Wraking is een middel ter verzekering van de onpartijdigheid van de rechter. Op grond van hetgeen is bepaald in artikel 36 Rv kan de rechter die een zaak behandelt worden gewraakt. Het middel is derhalve toegekend aan een partij die wenst te voorkomen dat een rechter die jegens een partij een vooringenomenheid koestert, althans aan een partij die dienaangaande bestaande vrees heeft die objectief gerechtvaardigd is, (nog langer) bemoeienis met de zaak zal hebben. Dat doel kan niet meer worden bereikt als de rechter reeds een einduitspraak heeft gedaan omdat de behandeling van de zaak daarmee is geëindigd.
2.2.
Bij het vonnis van 28 februari 2022 heeft de rechter in de hiervoor omschreven procedure vonnis gewezen. Dat vonnis is een eindbeslissing waarmee de behandeling van de zaak door de rechter is geëindigd.
2.3.
Het wrakingsverzoek is op 7 april 2022 en derhalve na de uitspraak van voormeld vonnis ingediend.

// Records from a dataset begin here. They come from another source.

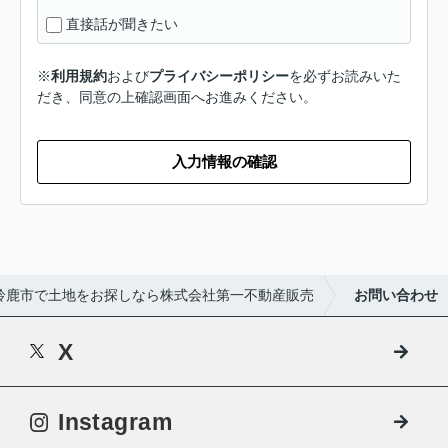
直接話が聞きたい
※
利用規約
および
プライバシーポリシー
を必ずお読みいた
だき、同意の上確認画面へお進みください。
入力情報の確認
鈴鹿市で土地をお探しなら株式会社第一不動産販売
お問い合わせ
X
Instagram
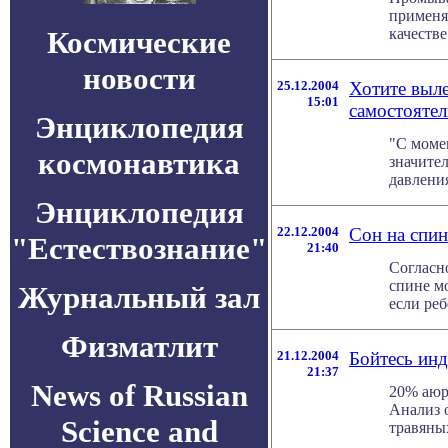
применя
Космические
качестве
новости
25.12.2004
Хотите выле
15:01
самостояте
Энциклопедия
"С моме
космонавтика
значите
давления
Энциклопедия
22.12.2004
Cон на спин
"Естествознание"
21:40
Согласн
спине м
Журнальный зал
если реб
Физматлит
21.12.2004
Бойтесь ин
21:37
News of Russian
20% аюр
Анализ 
Science and
травяных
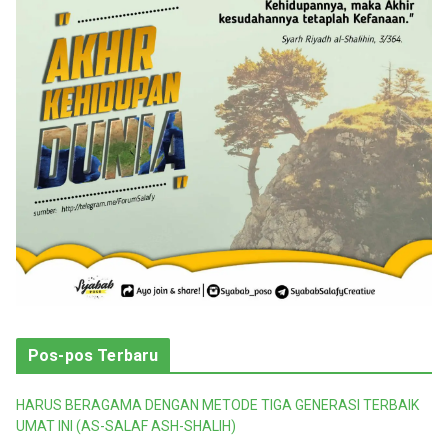
i
Pos-pos Terbaru
HARUS BERAGAMA DENGAN METODE TIGA GENERASI TERBAIK
UMAT INI (AS-SALAF ASH-SHALIH)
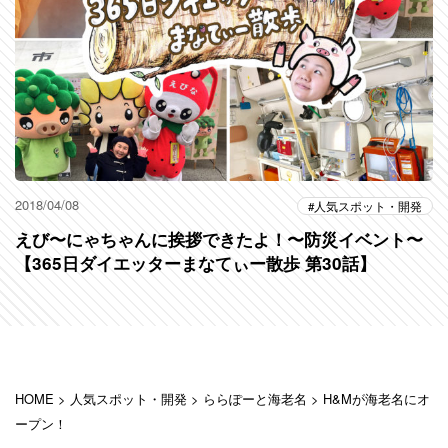
2018/04/08
人気スポット・開発
えび〜にゃちゃんに挨拶できたよ！〜防災イベント〜
【365日ダイエッターまなてぃー散歩 第30話】
HOME
>
人気スポット・開発
>
ららぽーと海老名
>
H&Mが海老名にオ
ープン！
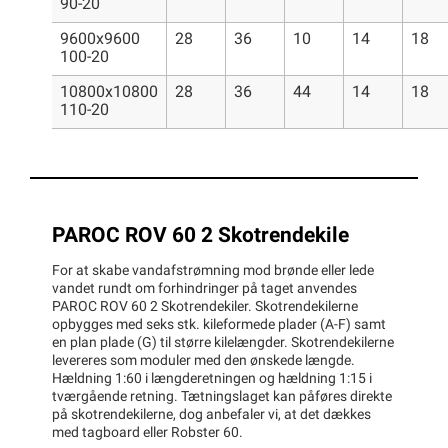
90-20
9600x9600
28
36
10
14
18
100-20
10800x10800
28
36
44
14
18
110-20
PAROC ROV 60 2 Skotrendekile
For at skabe vandafstrømning mod brønde eller lede
vandet rundt om forhindringer på taget anvendes
PAROC ROV 60 2 Skotrendekiler. Skotrendekilerne
opbygges med seks stk. kileformede plader (A-F) samt
en plan plade (G) til større kilelængder. Skotrendekilerne
levereres som moduler med den ønskede længde.
Hældning 1:60 i længderetningen og hældning 1:15 i
tværgående retning. Tætningslaget kan påføres direkte
på skotrendekilerne, dog anbefaler vi, at det dækkes
med tagboard eller Robster 60.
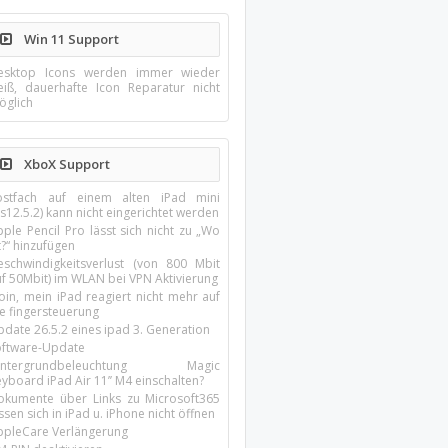
Win 11 Support
esktop Icons werden immer wieder
eiß, dauerhafte Icon Reparatur nicht
öglich
XboX Support
ostfach auf einem alten iPad mini
s12.5.2) kann nicht eingerichtet werden
ple Pencil Pro lässt sich nicht zu „Wo
t?“ hinzufügen
eschwindigkeitsverlust (von 800 Mbit
uf 50Mbit) im WLAN bei VPN Aktivierung
oin, mein iPad reagiert nicht mehr auf
ie fingersteuerung
pdate 26.5.2 eines ipad 3. Generation
oftware-Update
intergrundbeleuchtung Magic
yboard iPad Air 11’’ M4 einschalten?
okumente über Links zu Microsoft365
ssen sich in iPad u. iPhone nicht öffnen
ppleCare Verlängerung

Uit het vorenstaande volgt dat de rechter de zaak niet meer behandelde op het moment dat het verzoek tot wraking is gedaan. Verzoeker is daarom kennelijk niet-ontvankelijk in zijn verzoek tot wraking van de rechter. Verzoeker zal op die grond, met toepassing van het bepaalde in artikel 8, lid 2, aanhef en onder d, van het Wrakingsprotocol van deze rechtbank niet-ontvankelijk worden verklaard in het verzoek.
2.4.
Anders dan verzoeker is de wrakingskamer niet gebleken dat de reden om vervroegd uitspraak te doen de schijn in zich heeft van inperking van het wrakingsverzoek. De kantonrechter heeft immers laten weten vervroegd uitspraak te hebben gedaan omdat anders de beroepstermijn van verzoeker bij het hof zou zijn verlopen.

3.De beslissing

De rechtbank:
- verklaart verzoeker niet-ontvankelijk in het verzoek tot wraking van mr. M. Verkerk.
Deze beslissing is gegeven door mr. P.C. Santema, voorzitter, mr. M.C. Franken en
mr. A. Buizer, rechters.
Bij afwezigheid van de voorzitter is deze beslissing door mr. M.C. Franken in het openbaar uitgesproken op 13 april 2022 in tegenwoordigheid van J.A. Faaij, griffier en door hen ondertekend.